The solution to this extra problem of modern monitors not syncing down to the Archimedes refresh rates can be addressed by use of a VIDC Enhancer upgrade that increases the refresh rates that the Archimedes outputs by running the Archimedes' VIDC chip at higher clock rates. VIDC Enhancers are increasingly hard to come by and I've only seen a couple available to buy on ebay and other sources in the last couple of years. Because of this lack of availability, I created a full VIDC Enhancer board that incorporates the Sync on Green fix as described above and allows the Archimedes to drive SVGA screen resolution of 800x600 at the a higher refresh rate which is needed for more recent monitors. During my research for the VIDC Enhancer, I came across the fact that the Archimedes A540 and R260 motherboards solved the Sync on Green issue by introducing a jumper into the schematic which performs the exact function that my solution provides as well as the increased clock speeds that a VIDC Enhancer gives to older Archimedes computers.
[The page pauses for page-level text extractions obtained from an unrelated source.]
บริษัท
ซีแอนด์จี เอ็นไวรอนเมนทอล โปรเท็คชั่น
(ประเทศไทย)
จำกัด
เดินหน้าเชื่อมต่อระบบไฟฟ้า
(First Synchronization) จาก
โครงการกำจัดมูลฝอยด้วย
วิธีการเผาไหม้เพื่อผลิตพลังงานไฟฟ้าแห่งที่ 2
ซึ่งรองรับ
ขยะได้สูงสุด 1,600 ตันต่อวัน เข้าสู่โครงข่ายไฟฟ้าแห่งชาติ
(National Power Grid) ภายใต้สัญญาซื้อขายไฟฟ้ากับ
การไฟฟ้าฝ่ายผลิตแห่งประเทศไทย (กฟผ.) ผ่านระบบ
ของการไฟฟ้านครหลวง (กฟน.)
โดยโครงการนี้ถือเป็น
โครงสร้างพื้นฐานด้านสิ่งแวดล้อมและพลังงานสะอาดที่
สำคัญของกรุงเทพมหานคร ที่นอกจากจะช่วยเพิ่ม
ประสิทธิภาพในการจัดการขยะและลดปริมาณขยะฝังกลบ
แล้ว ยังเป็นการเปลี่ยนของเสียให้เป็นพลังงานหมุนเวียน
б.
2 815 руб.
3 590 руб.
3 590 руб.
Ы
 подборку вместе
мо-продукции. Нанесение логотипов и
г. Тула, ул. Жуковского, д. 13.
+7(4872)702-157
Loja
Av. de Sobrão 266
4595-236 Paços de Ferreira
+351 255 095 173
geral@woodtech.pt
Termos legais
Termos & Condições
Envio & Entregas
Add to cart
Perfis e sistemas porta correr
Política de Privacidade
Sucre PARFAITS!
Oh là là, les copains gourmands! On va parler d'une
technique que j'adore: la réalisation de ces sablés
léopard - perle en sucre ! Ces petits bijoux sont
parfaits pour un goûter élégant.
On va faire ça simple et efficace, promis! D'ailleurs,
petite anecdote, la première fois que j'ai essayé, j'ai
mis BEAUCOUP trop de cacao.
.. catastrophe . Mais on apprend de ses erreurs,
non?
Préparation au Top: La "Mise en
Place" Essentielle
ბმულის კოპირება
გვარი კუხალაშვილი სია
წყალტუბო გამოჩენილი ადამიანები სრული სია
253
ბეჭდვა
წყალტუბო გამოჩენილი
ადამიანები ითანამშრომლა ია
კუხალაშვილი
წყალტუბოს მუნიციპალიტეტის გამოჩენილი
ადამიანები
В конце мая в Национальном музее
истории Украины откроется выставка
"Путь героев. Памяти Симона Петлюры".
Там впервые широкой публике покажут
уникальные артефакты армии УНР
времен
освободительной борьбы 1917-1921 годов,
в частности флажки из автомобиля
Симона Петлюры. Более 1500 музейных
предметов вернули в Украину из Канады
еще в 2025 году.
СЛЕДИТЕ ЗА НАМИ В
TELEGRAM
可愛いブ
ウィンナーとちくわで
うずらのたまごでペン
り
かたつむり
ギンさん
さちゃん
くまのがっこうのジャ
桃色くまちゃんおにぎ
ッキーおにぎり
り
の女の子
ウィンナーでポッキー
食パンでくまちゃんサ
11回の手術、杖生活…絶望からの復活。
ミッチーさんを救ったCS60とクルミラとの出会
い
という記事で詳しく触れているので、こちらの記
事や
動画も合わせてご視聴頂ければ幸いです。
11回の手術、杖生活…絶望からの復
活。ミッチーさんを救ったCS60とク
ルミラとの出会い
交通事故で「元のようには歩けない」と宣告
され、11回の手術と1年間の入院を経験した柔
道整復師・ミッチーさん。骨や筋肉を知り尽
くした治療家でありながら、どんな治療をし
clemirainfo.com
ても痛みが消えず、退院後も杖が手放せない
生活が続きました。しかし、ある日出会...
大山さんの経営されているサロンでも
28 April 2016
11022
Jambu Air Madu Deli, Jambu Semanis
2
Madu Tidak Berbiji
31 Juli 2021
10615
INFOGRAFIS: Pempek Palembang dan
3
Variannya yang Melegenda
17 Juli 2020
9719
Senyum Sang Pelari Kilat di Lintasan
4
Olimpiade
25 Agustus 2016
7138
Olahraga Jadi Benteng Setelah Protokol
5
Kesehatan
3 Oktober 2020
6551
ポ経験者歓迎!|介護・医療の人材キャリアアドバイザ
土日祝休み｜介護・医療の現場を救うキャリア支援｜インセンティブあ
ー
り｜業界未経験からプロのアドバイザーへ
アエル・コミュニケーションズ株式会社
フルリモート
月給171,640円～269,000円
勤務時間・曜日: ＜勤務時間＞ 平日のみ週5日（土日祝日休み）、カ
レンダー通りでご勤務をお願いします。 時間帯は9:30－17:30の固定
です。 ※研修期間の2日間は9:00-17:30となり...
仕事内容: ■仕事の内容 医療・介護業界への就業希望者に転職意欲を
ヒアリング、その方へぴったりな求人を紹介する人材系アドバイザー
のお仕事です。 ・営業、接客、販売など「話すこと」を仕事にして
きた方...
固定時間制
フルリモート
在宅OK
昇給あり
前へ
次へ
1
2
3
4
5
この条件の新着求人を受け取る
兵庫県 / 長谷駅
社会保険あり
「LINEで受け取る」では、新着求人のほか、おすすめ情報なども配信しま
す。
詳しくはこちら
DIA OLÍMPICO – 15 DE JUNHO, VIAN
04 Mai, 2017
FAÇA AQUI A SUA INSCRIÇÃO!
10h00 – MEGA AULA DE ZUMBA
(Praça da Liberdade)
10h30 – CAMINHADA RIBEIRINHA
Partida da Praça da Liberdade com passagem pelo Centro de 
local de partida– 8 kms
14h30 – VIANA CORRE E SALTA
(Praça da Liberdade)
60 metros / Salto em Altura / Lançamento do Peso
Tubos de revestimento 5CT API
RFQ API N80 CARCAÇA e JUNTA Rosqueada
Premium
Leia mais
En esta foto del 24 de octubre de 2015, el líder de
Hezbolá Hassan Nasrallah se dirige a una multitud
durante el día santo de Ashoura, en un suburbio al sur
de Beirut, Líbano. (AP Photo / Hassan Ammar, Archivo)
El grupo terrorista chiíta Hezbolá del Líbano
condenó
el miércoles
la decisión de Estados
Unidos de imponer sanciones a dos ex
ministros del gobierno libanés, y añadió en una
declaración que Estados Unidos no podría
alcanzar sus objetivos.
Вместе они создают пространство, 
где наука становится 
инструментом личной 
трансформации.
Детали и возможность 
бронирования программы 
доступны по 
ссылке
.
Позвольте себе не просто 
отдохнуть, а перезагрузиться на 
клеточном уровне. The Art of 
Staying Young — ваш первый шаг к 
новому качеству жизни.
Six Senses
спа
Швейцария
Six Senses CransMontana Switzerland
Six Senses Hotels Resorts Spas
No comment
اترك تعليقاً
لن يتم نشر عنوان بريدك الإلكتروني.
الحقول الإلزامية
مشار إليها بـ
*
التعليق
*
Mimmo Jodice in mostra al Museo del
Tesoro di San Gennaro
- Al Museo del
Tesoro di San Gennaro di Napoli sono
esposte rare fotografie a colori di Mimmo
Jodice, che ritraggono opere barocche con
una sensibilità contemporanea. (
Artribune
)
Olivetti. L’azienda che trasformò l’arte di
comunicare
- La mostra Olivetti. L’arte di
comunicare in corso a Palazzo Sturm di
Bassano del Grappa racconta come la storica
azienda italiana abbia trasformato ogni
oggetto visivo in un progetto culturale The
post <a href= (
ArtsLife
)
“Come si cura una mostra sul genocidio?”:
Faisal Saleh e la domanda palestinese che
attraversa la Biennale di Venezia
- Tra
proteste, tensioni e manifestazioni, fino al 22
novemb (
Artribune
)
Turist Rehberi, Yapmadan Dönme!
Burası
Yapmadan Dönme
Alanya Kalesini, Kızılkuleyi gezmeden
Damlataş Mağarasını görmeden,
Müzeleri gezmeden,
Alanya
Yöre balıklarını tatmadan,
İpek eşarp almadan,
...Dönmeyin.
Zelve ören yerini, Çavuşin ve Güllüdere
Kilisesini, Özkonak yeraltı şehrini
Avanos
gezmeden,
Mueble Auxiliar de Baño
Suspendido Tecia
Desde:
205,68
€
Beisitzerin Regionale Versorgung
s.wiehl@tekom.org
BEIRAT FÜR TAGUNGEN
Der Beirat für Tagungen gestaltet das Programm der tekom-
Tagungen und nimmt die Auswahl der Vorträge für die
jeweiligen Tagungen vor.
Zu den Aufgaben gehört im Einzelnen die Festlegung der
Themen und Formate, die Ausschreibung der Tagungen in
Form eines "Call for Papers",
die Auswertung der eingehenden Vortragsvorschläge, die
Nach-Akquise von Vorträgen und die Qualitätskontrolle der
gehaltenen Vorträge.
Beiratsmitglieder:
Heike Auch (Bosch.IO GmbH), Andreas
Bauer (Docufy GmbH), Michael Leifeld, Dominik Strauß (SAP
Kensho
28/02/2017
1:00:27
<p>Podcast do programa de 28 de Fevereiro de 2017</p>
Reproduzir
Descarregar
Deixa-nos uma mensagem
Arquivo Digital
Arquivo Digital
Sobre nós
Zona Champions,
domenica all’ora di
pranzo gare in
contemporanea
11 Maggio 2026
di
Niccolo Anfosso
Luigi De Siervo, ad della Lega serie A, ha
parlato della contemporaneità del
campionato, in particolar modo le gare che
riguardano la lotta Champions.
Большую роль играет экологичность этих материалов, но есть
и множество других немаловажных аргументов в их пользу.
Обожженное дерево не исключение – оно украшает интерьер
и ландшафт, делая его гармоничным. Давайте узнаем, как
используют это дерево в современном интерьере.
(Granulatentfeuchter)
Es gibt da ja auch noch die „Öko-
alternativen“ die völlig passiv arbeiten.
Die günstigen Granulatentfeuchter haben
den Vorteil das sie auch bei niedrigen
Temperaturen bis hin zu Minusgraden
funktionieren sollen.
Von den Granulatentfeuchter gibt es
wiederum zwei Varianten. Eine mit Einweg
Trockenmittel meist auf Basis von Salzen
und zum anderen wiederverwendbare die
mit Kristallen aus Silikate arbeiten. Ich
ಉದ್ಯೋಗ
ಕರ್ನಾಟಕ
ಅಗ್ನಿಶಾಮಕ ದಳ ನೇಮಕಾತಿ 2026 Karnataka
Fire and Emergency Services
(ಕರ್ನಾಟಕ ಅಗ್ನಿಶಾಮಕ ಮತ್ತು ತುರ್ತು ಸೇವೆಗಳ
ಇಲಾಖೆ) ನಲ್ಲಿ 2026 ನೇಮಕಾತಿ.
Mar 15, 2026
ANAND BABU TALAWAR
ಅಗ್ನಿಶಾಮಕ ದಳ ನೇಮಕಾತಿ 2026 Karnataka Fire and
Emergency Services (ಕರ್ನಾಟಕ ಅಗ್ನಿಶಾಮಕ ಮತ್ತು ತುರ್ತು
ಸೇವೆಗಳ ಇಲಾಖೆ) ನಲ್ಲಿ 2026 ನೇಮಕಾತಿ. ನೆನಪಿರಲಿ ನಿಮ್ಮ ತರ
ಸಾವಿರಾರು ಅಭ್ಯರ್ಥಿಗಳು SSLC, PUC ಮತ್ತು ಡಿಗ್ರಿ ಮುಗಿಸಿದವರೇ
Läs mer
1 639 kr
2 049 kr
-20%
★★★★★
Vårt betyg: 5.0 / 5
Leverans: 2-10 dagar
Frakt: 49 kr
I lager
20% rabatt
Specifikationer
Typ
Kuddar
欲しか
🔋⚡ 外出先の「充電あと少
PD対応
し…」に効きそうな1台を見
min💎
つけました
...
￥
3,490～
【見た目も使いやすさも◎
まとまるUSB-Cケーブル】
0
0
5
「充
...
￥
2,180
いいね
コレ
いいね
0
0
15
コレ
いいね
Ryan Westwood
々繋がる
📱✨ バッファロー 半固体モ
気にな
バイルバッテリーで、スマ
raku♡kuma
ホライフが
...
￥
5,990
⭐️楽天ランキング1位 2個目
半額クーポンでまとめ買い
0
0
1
After learning quite a bit about VIDC Enhancers from my first design, in early 2013 I re-designed the VIDC Enhancer completely to provide all the functionality of a Dual VIDC Enhancer and more in a single PCB that was only slightly larger than my original VIDC Enhancer design. I've called this new VIDC Enhancer the "Ultra VIDC Enhancer" as it provides the equivalent of A5000 screen mode performance whilst also providing the ability to over-clock the VIDC chip if so desired thereby providing screen modes and refresh rates that can out perform the A5000.